- 原文
★ ★ ★ ★ ★
業務量の低下や過度な競争の発生により、建設産業の疲弊が続いている。今後、災害対策や維持管理など大型の需要を予測する中で、人手不足により業務不履行となることを懸念する。大量の需要に対応するため、作業の効率化が課題である。

(2) 点検・診断の効率化

a) ドローン技術の活用

現状の点検・診断は技術員による目視点検や測量により実施されているが、多くの時間と労力を必要としている。業務の省力化を図るには、ドローン技術を活用し、効率的かつ精度の高いデータを取得する。

 解決策として、①概括的な判読資料を得るために短写真画像からAIによる自動判読技術を用い、広域的な状況を判定する。②3次元データ点群データから、地形の精細な変化を読み取り設計データとして役立てる となる。

b) 非破壊検査技術の活用

 現地でのコア破壊は、少なからず構造物にダメージを与え、効率性が低い。構造面に損傷を与えず、正確な機能劣化度を判定できる、非破壊検査技術の活用を促進すべきである。

 解決策として、①地中部の探査に、衝撃弾性非破壊検査により、地中構造物の劣化度を調査する ②地上部の診断に、赤外レーザ探査により、構造内部の状態を把握する となる。

c) 診断結果の活用

 LCCの低減には、次回の対策を考慮し、データベース化する必要がある。IoT・ICT技術を活用しシステム化することで、次回の利便性が高まる。

 解決策として、①REMaDISなの維持管理ソフトを活用し、利便性を高める ②検査の省人化・効率化を図るため、AIによる検索技術を構築しておくことで作業の省人化を図る となる。
★ ★ ★ ★ ★
- 項目一覧
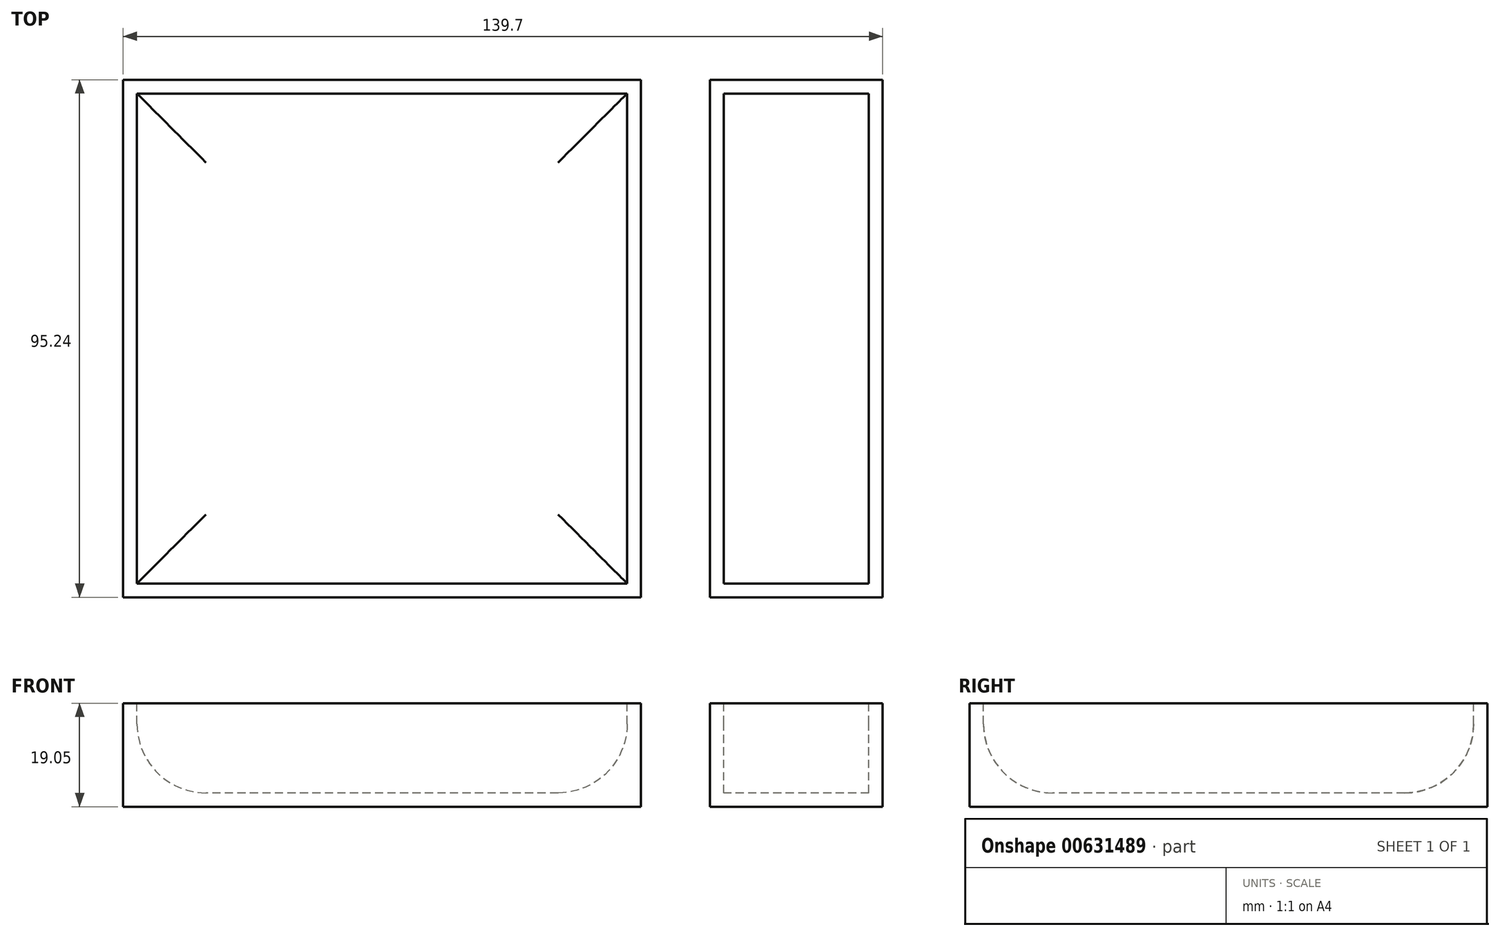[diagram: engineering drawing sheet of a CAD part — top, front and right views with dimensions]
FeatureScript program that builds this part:
annotation { "Feature Type Name" : "Feature", "Feature Type Description" : "" }
export const myFeature = defineFeature(function(context is Context, id is Id, definition is map)
    precondition{}
    {
        {
            var Q0;
            Q0=qCreatedBy(makeId("Top.planeOp"),FACE);
            var sketch = newSketch(context, id + "F0", { "sketchPlane" : qUnion([Q0])});
            skLineSegment(sketch, "E0.bottom", {"start": v(47.63, 47.63) * mm, "end": v(-47.63, 47.63) * mm});
            skLineSegment(sketch, "E0.top", {"start": v(47.63, -47.63) * mm, "end": v(-47.63, -47.63) * mm});
            skLineSegment(sketch, "E0.left", {"start": v(47.63, 47.63) * mm, "end": v(47.63, -47.63) * mm});
            skLineSegment(sketch, "E0.right", {"start": v(-47.63, 47.63) * mm, "end": v(-47.63, -47.62) * mm});
            skPoint(sketch, "E0.middle", {"position": v(0, 0) * mm});
            skLineSegment(sketch, "E1.bottom", {"start": v(92.08, 47.63) * mm, "end": v(60.33, 47.63) * mm});
            skLineSegment(sketch, "E1.top", {"start": v(92.08, -47.62) * mm, "end": v(60.33, -47.62) * mm});
            skLineSegment(sketch, "E1.left", {"start": v(92.08, 47.63) * mm, "end": v(92.08, -47.63) * mm});
            skLineSegment(sketch, "E1.right", {"start": v(60.33, 47.63) * mm, "end": v(60.33, -47.63) * mm});
            skPoint(sketch, "E1.middle", {"position": v(76.2, 0) * mm});
            skSolve(sketch);
        }
        {
            var Q0;
            Q0=makeQuery(id+"F0.imprint","IMPRINT",FACE,{"disambiguationData":[TD([[makeQuery(id+"F0.imprint","IMPRINT",EDGE,{"derivedFrom":sQuery(id+"F0.wireOp",EDGE,"E0.bottom")}),1.0]])]});
            var Q1;
            Q1=makeQuery(id+"F0.imprint","IMPRINT",FACE,{"disambiguationData":[TD([[makeQuery(id+"F0.imprint","IMPRINT",EDGE,{"derivedFrom":sQuery(id+"F0.wireOp",EDGE,"E1.bottom")}),1.0]])]});
            extrude(context, id + "F1", {"entities" : qUnion([Q0, Q1]), "depth" : 19.05 * mm, "offsetDistance" : 25.4 * mm});
        }
        {
            var Q0;
            Q0=makeQuery(id+"F1.opExtrude","CAP_FACE",FACE,{"disambiguationData":[OSD([sQuery(id+"F0.wireOp",EDGE,"E0.bottom"),sQuery(id+"F0.wireOp",EDGE,"E0.top"),sQuery(id+"F0.wireOp",EDGE,"E0.left"),sQuery(id+"F0.wireOp",EDGE,"E0.right")])],"isStart":false});
            var sketch = newSketch(context, id + "F2", { "sketchPlane" : qUnion([Q0])});
            skLineSegment(sketch, "E2.bottom", {"start": v(45.08, 45.08) * mm, "end": v(-45.09, 45.08) * mm});
            skLineSegment(sketch, "E2.top", {"start": v(45.09, -45.09) * mm, "end": v(-45.08, -45.09) * mm});
            skLineSegment(sketch, "E2.left", {"start": v(45.08, 45.08) * mm, "end": v(45.09, -45.09) * mm});
            skLineSegment(sketch, "E2.right", {"start": v(-45.09, 45.08) * mm, "end": v(-45.08, -45.09) * mm});
            skPoint(sketch, "E2.middle", {"position": v(0, 0) * mm});
            skLineSegment(sketch, "E3.bottom", {"start": v(89.53, 45.08) * mm, "end": v(62.86, 45.08) * mm});
            skLineSegment(sketch, "E3.top", {"start": v(89.53, -45.09) * mm, "end": v(62.86, -45.09) * mm});
            skLineSegment(sketch, "E3.left", {"start": v(89.53, 45.08) * mm, "end": v(89.53, -45.09) * mm});
            skLineSegment(sketch, "E3.right", {"start": v(62.86, 45.08) * mm, "end": v(62.86, -45.09) * mm});
            skPoint(sketch, "E3.middle", {"position": v(76.2, 0) * mm});
            skSolve(sketch);
        }
        {
            var Q0;
            Q0 = qSketchRegion(id + "F2", true);
            extrude(context, id + "F3", {"entities" : qUnion([Q0]), "operationType" : NewBodyOperationType.REMOVE, "oppositeDirection" : true, "depth" : 16.5 * mm, "offsetDistance" : 25.4 * mm});
        }
        {
            var Q0;
            Q0=makeQuery(id+"F3.boolean.opBoolean","COPY",FACE,{"derivedFrom":makeQuery(id+"F3.opExtrude","CAP_FACE",FACE,{"disambiguationData":[OSD([sQuery(id+"F2.wireOp",EDGE,"E2.bottom"),sQuery(id+"F2.wireOp",EDGE,"E2.top"),sQuery(id+"F2.wireOp",EDGE,"E2.left"),sQuery(id+"F2.wireOp",EDGE,"E2.right")])],"isStart":false})});
            var Q1;
            Q1=makeQuery(id+"F3.boolean.opBoolean","COPY",EDGE,{"derivedFrom":makeQuery(id+"F3.opExtrude","CAP_EDGE",EDGE,{"disambiguationData":[OSD([sQuery(id+"F2.wireOp",EDGE,"E3.bottom")])],"isStart":false})});
            var Q2;
            Q2=makeQuery(id+"F3.boolean.opBoolean","COPY",EDGE,{"derivedFrom":makeQuery(id+"F3.opExtrude","CAP_EDGE",EDGE,{"disambiguationData":[OSD([sQuery(id+"F2.wireOp",EDGE,"E3.top")])],"isStart":false})});
            fillet(context, id + "F4", {"entities" : qUnion([Q0, Q1, Q2]), "radius" : 12.7 * mm, "tangentPropagation" : true, "allowEdgeOverflow" : false});
        }
    });
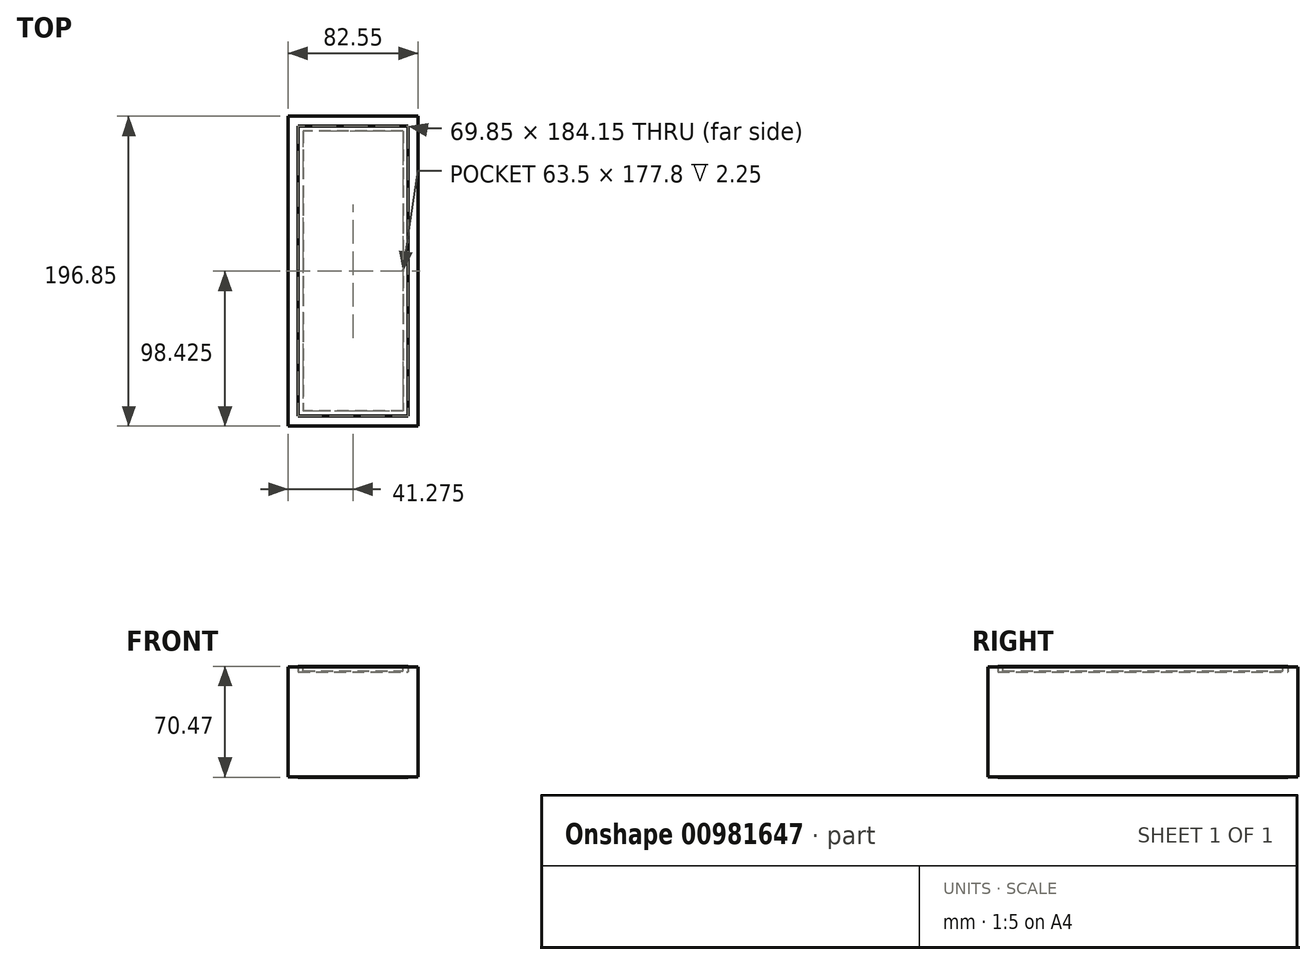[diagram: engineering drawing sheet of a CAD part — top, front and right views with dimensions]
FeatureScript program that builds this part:
annotation { "Feature Type Name" : "Feature", "Feature Type Description" : "" }
export const myFeature = defineFeature(function(context is Context, id is Id, definition is map)
    precondition{}
    {
        {
            assignVariable(context, id + "F0", {"name" : "height", "anyValue" : 2.75});
        }
        {
            assignVariable(context, id + "F1", {"name" : "OffsetA", "anyValue" : .25});
        }
        {
            assignVariable(context, id + "F2", {"name" : "OffsetB", "anyValue" : 3 / 8});
        }
        {
            var Q0;
            Q0=qCreatedBy(makeId("Front.planeOp"),FACE);
            var sketch = newSketch(context, id + "F3", { "sketchPlane" : qUnion([Q0])});
            skLineSegment(sketch, "E0.bottom", {"start": v(0, 69.85) * mm, "end": v(82.55, 69.85) * mm});
            skLineSegment(sketch, "E0.top", {"start": v(0, 0) * mm, "end": v(82.55, 0) * mm});
            skLineSegment(sketch, "E0.left", {"start": v(0, 69.85) * mm, "end": v(0, 0) * mm});
            skLineSegment(sketch, "E0.right", {"start": v(82.55, 69.85) * mm, "end": v(82.55, 0) * mm});
            skSolve(sketch);
        }
        {
            var Q0;
            Q0=makeQuery(id+"F3.imprint","IMPRINT",FACE,{"disambiguationData":[TD([[makeQuery(id+"F3.imprint","IMPRINT",EDGE,{"derivedFrom":sQuery(id+"F3.wireOp",EDGE,"E0.bottom")}),-1.0]])]});
            extrude(context, id + "F4", {"entities" : qUnion([Q0]), "oppositeDirection" : true, "depth" : 196.85 * mm, "offsetDistance" : 25.4 * mm});
        }
        {
            var Q0;
            Q0=makeQuery(id+"F4.opExtrude","SWEPT_FACE",FACE,{"disambiguationData":[OSD([sQuery(id+"F3.wireOp",EDGE,"E0.top")])]});
            var sketch = newSketch(context, id + "F5", { "sketchPlane" : qUnion([Q0])});
            skLineSegment(sketch, "E1.bottom", {"start": v(76.2, -6.35) * mm, "end": v(6.35, -6.35) * mm});
            skLineSegment(sketch, "E1.top", {"start": v(76.2, -190.5) * mm, "end": v(6.35, -190.5) * mm});
            skLineSegment(sketch, "E1.left", {"start": v(76.2, -6.35) * mm, "end": v(76.2, -190.5) * mm});
            skLineSegment(sketch, "E1.right", {"start": v(6.35, -6.35) * mm, "end": v(6.35, -190.5) * mm});
            skSolve(sketch);
        }
        {
            var Q0;
            Q0=makeQuery(id+"F5.imprint","IMPRINT",FACE,{"disambiguationData":[TD([[makeQuery(id+"F5.imprint","IMPRINT",EDGE,{"derivedFrom":sQuery(id+"F5.wireOp",EDGE,"E1.bottom")}),1.0]])]});
            extrude(context, id + "F6", {"entities" : qUnion([Q0]), "operationType" : NewBodyOperationType.ADD, "depth" : (getVariable(context, 'OffsetA')) * mm, "offsetDistance" : 25.4 * mm});
        }
        {
            var Q0;
            Q0=makeQuery(id+"F4.opExtrude","SWEPT_FACE",FACE,{"disambiguationData":[OSD([sQuery(id+"F3.wireOp",EDGE,"E0.bottom")])]});
            var sketch = newSketch(context, id + "F7", { "sketchPlane" : qUnion([Q0])});
            skLineSegment(sketch, "E2.bottom", {"start": v(6.35, 6.35) * mm, "end": v(76.2, 6.35) * mm});
            skLineSegment(sketch, "E2.top", {"start": v(6.35, 190.5) * mm, "end": v(76.2, 190.5) * mm});
            skLineSegment(sketch, "E2.left", {"start": v(6.35, 6.35) * mm, "end": v(6.35, 190.5) * mm});
            skLineSegment(sketch, "E2.right", {"start": v(76.2, 6.35) * mm, "end": v(76.2, 190.5) * mm});
            skSolve(sketch);
        }
        {
            var Q0;
            Q0=makeQuery(id+"F7.imprint","IMPRINT",FACE,{"disambiguationData":[TD([[makeQuery(id+"F7.imprint","IMPRINT",EDGE,{"derivedFrom":sQuery(id+"F7.wireOp",EDGE,"E2.bottom")}),-1.0]])]});
            var sketch = newSketch(context, id + "F8", { "sketchPlane" : qUnion([Q0])});
            skLineSegment(sketch, "E3.bottom", {"start": v(9.53, 9.52) * mm, "end": v(73.03, 9.53) * mm});
            skLineSegment(sketch, "E3.top", {"start": v(9.52, 187.33) * mm, "end": v(73.02, 187.33) * mm});
            skLineSegment(sketch, "E3.left", {"start": v(9.53, 9.53) * mm, "end": v(9.52, 187.33) * mm});
            skLineSegment(sketch, "E3.right", {"start": v(73.03, 9.53) * mm, "end": v(73.02, 187.33) * mm});
            skSolve(sketch);
        }
        {
            var Q0;
            Q0=makeQuery(id+"F8.imprint","IMPRINT",FACE,{"disambiguationData":[TD([[makeQuery(id+"F8.imprint","IMPRINT",EDGE,{"derivedFrom":sQuery(id+"F8.wireOp",EDGE,"E3.bottom")}),1.0]])]});
            extrude(context, id + "F9", {"entities" : qUnion([Q0]), "operationType" : NewBodyOperationType.REMOVE, "oppositeDirection" : true, "depth" : (getVariable(context, 'height') - getVariable(context, 'OffsetA')) * mm, "offsetDistance" : 25.4 * mm});
        }
        {
            var Q0;
            Q0=makeQuery(id+"F7.imprint","IMPRINT",FACE,{"disambiguationData":[TD([[makeQuery(id+"F7.imprint","IMPRINT",EDGE,{"derivedFrom":sQuery(id+"F7.wireOp",EDGE,"E2.bottom")}),1.0]])]});
            extrude(context, id + "F10", {"entities" : qUnion([Q0]), "operationType" : NewBodyOperationType.REMOVE, "oppositeDirection" : true, "depth" : (getVariable(context, 'OffsetA')) * mm, "offsetDistance" : 25.4 * mm});
        }
        {
            var Q0;
            Q0 = qSketchRegion(id + "F7", true);
            extrude(context, id + "F11", {"entities" : qUnion([Q0]), "depth" : (getVariable(context, 'OffsetA')) * mm, "offsetDistance" : 25.4 * mm, "hasSecondDirection" : true, "secondDirectionOppositeDirection" : true, "secondDirectionDepth" : (getVariable(context, 'OffsetA')) * mm});
        }
        {
            var Q0;
            Q0 = qSketchRegion(id + "F7", true);
            extrude(context, id + "F12", {"entities" : qUnion([Q0]), "depth" : (getVariable(context, 'OffsetB')) * mm, "offsetDistance" : 25.4 * mm, "hasSecondDirection" : true, "secondDirectionOppositeDirection" : true, "secondDirectionDepth" : 3.17 * mm});
        }
    });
★ ★ ★ ★ ★
- 記述課題
原文の「現状の点検・診断は技術員によ」から「術の活用を促進すべきである。」までを、「ドローン技術」を「無人航空機技術」に置き換えて書き直してください。

- 解答
現状の点検・診断は技術員による目視点検や測量により実施されているが、多くの時間と労力を必要としている。業務の省力化を図るには、無人航空機技術を活用し、効率的かつ精度の高いデータを取得する。

 解決策として、①概括的な判読資料を得るために短写真画像からAIによる自動判読技術を用い、広域的な状況を判定する。②3次元データ点群データから、地形の精細な変化を読み取り設計データとして役立てる となる。

b) 非破壊検査技術の活用

 現地でのコア破壊は、少なからず構造物にダメージを与え、効率性が低い。構造面に損傷を与えず、正確な機能劣化度を判定できる、非破壊検査技術の活用を促進すべきである。